### Supplied records
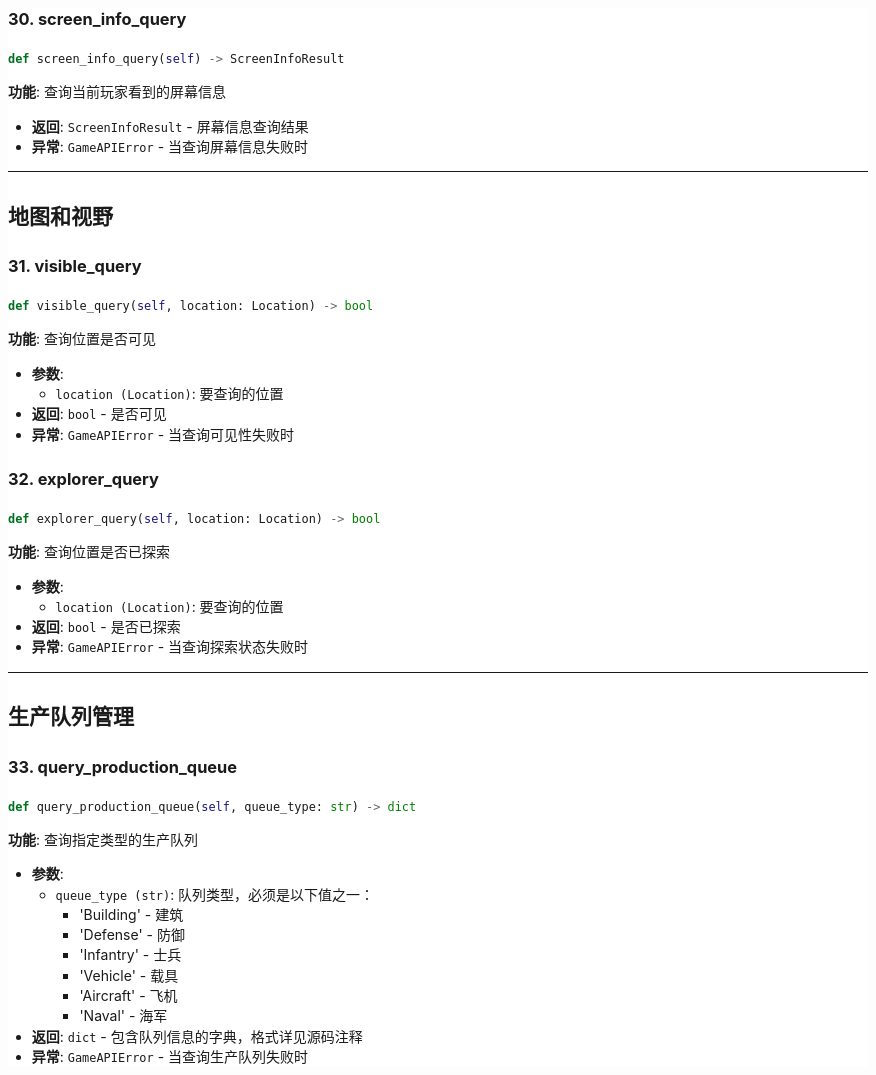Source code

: ### 30. screen_info_query
```python
def screen_info_query(self) -> ScreenInfoResult
```
**功能**: 查询当前玩家看到的屏幕信息
- **返回**: `ScreenInfoResult` - 屏幕信息查询结果
- **异常**: `GameAPIError` - 当查询屏幕信息失败时

---

## 地图和视野

### 31. visible_query
```python
def visible_query(self, location: Location) -> bool
```
**功能**: 查询位置是否可见
- **参数**: 
  - `location (Location)`: 要查询的位置
- **返回**: `bool` - 是否可见
- **异常**: `GameAPIError` - 当查询可见性失败时

### 32. explorer_query
```python
def explorer_query(self, location: Location) -> bool
```
**功能**: 查询位置是否已探索
- **参数**: 
  - `location (Location)`: 要查询的位置
- **返回**: `bool` - 是否已探索
- **异常**: `GameAPIError` - 当查询探索状态失败时

---

## 生产队列管理

### 33. query_production_queue
```python
def query_production_queue(self, queue_type: str) -> dict
```
**功能**: 查询指定类型的生产队列
- **参数**: 
  - `queue_type (str)`: 队列类型，必须是以下值之一：
    - 'Building' - 建筑
    - 'Defense' - 防御
    - 'Infantry' - 士兵
    - 'Vehicle' - 载具
    - 'Aircraft' - 飞机
    - 'Naval' - 海军
- **返回**: `dict` - 包含队列信息的字典，格式详见源码注释
- **异常**: `GameAPIError` - 当查询生产队列失败时
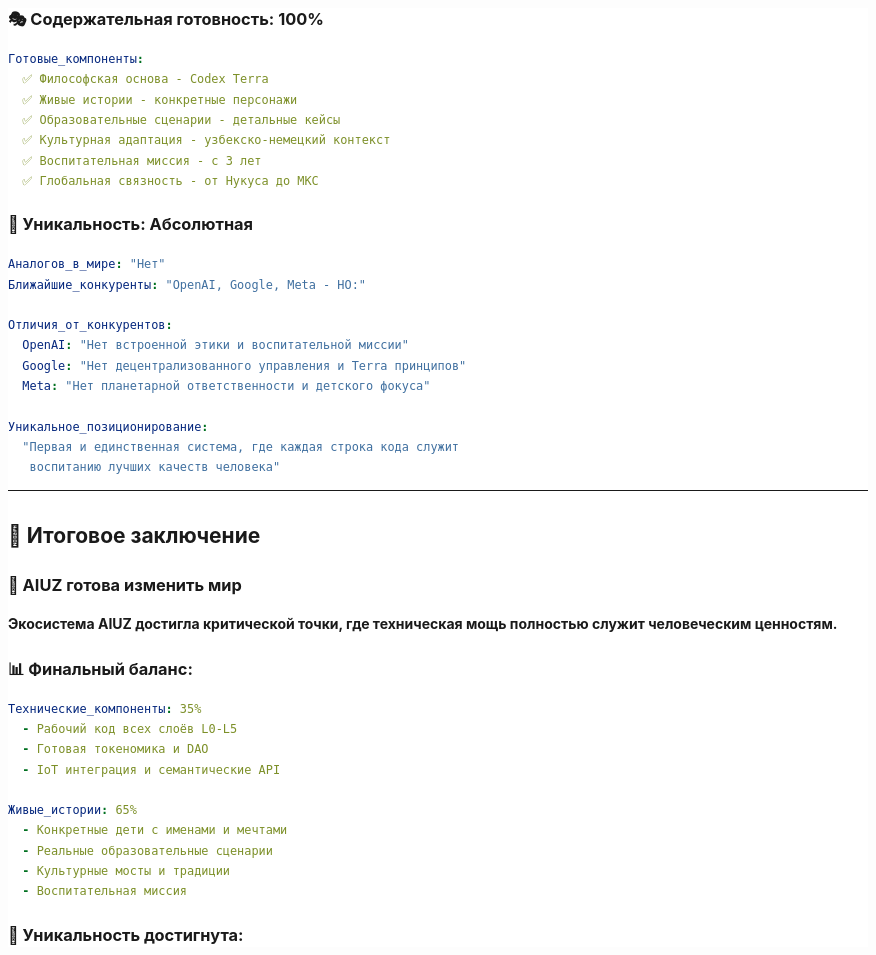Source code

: ### **🎭 Содержательная готовность: 100%**

```yaml
Готовые_компоненты:
  ✅ Философская основа - Codex Terra
  ✅ Живые истории - конкретные персонажи
  ✅ Образовательные сценарии - детальные кейсы
  ✅ Культурная адаптация - узбекско-немецкий контекст
  ✅ Воспитательная миссия - с 3 лет
  ✅ Глобальная связность - от Нукуса до МКС
```

### **🌟 Уникальность: Абсолютная**

```yaml
Аналогов_в_мире: "Нет"
Ближайшие_конкуренты: "OpenAI, Google, Meta - НО:"

Отличия_от_конкурентов:
  OpenAI: "Нет встроенной этики и воспитательной миссии"
  Google: "Нет децентрализованного управления и Terra принципов"
  Meta: "Нет планетарной ответственности и детского фокуса"
  
Уникальное_позиционирование:
  "Первая и единственная система, где каждая строка кода служит 
   воспитанию лучших качеств человека"
```

***

## 🎯 **Итоговое заключение**

### **🌟 AIUZ готова изменить мир**

**Экосистема AIUZ достигла критической точки, где техническая мощь полностью служит человеческим ценностям.**

### **📊 Финальный баланс:**

```yaml
Технические_компоненты: 35%
  - Рабочий код всех слоёв L0-L5
  - Готовая токеномика и DAO
  - IoT интеграция и семантические API

Живые_истории: 65%
  - Конкретные дети с именами и мечтами
  - Реальные образовательные сценарии
  - Культурные мосты и традиции
  - Воспитательная миссия
```

### **🚀 Уникальность достигнута:**
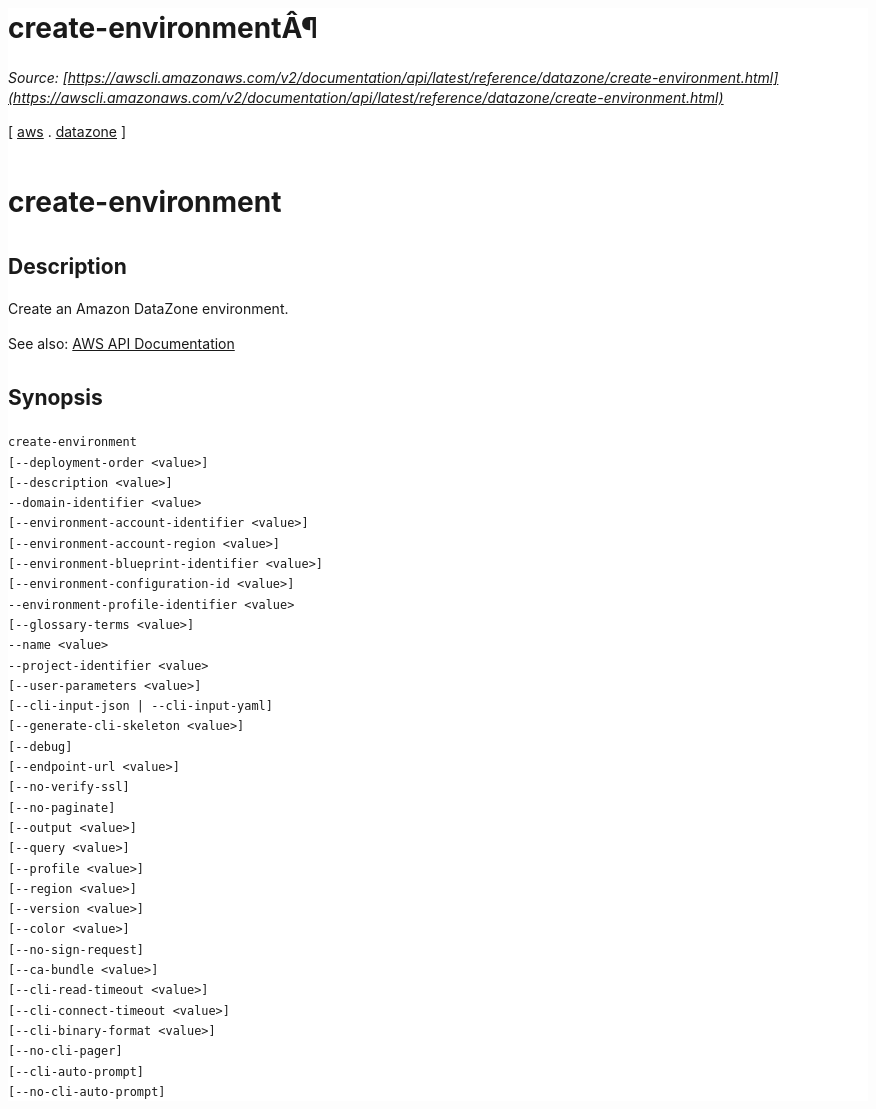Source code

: # create-environmentÂ¶

*Source: [https://awscli.amazonaws.com/v2/documentation/api/latest/reference/datazone/create-environment.html](https://awscli.amazonaws.com/v2/documentation/api/latest/reference/datazone/create-environment.html)*

[ [aws](https://awscli.amazonaws.com/v2/documentation/api/latest/reference/index.html#cli-aws) . [datazone](https://awscli.amazonaws.com/v2/documentation/api/latest/reference/datazone/index.html#cli-aws-datazone) ]

# create-environment

## Description

Create an Amazon DataZone environment.

See also: [AWS API Documentation](https://docs.aws.amazon.com/goto/WebAPI/datazone-2018-05-10/CreateEnvironment)

## Synopsis

```
create-environment
[--deployment-order <value>]
[--description <value>]
--domain-identifier <value>
[--environment-account-identifier <value>]
[--environment-account-region <value>]
[--environment-blueprint-identifier <value>]
[--environment-configuration-id <value>]
--environment-profile-identifier <value>
[--glossary-terms <value>]
--name <value>
--project-identifier <value>
[--user-parameters <value>]
[--cli-input-json | --cli-input-yaml]
[--generate-cli-skeleton <value>]
[--debug]
[--endpoint-url <value>]
[--no-verify-ssl]
[--no-paginate]
[--output <value>]
[--query <value>]
[--profile <value>]
[--region <value>]
[--version <value>]
[--color <value>]
[--no-sign-request]
[--ca-bundle <value>]
[--cli-read-timeout <value>]
[--cli-connect-timeout <value>]
[--cli-binary-format <value>]
[--no-cli-pager]
[--cli-auto-prompt]
[--no-cli-auto-prompt]
```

### Instructions for the task
Go through the listing, find each line with the word "awscli", and copy it.

### Expected answer
*Source: [https://awscli.amazonaws.com/v2/documentation/api/latest/reference/datazone/create-environment.html](https://awscli.amazonaws.com/v2/documentation/api/latest/reference/datazone/create-environment.html)*
[ [aws](https://awscli.amazonaws.com/v2/documentation/api/latest/reference/index.html#cli-aws) . [datazone](https://awscli.amazonaws.com/v2/documentation/api/latest/reference/datazone/index.html#cli-aws-datazone) ]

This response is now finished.